**What you will do:** Please extract everything in the material below from the line containing "04-Кві-2021" down to the line containing "7 Agustus 2026", including both of those lines, and reproduce each line unchanged.

====== Record excerpts

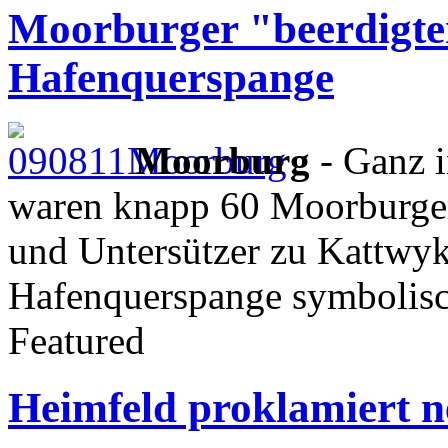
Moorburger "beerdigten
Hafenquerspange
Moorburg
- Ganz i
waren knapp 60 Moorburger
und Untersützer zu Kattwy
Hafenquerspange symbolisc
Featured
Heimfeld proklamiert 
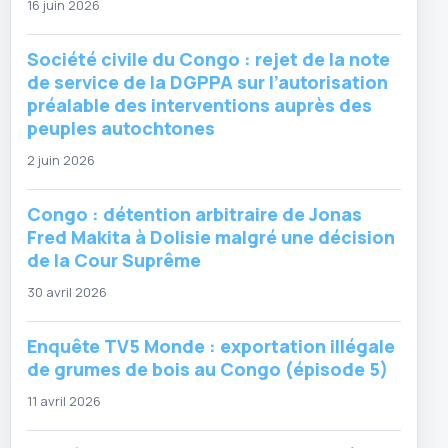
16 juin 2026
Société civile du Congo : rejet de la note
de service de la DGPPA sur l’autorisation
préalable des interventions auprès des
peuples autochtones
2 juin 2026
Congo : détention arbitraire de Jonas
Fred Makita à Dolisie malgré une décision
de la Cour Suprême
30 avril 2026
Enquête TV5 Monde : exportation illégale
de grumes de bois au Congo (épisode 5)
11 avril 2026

============
====== Record excerpts

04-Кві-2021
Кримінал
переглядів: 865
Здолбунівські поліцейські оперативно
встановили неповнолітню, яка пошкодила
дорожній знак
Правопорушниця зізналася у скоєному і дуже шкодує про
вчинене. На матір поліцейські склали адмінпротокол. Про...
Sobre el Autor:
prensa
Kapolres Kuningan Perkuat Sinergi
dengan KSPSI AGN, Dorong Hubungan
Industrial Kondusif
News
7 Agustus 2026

============

**Exercise output:**
04-Кві-2021
Кримінал
переглядів: 865
Здолбунівські поліцейські оперативно
встановили неповнолітню, яка пошкодила
дорожній знак
Правопорушниця зізналася у скоєному і дуже шкодує про
вчинене. На матір поліцейські склали адмінпротокол. Про...
Sobre el Autor:
prensa
Kapolres Kuningan Perkuat Sinergi
dengan KSPSI AGN, Dorong Hubungan
Industrial Kondusif
News
7 Agustus 2026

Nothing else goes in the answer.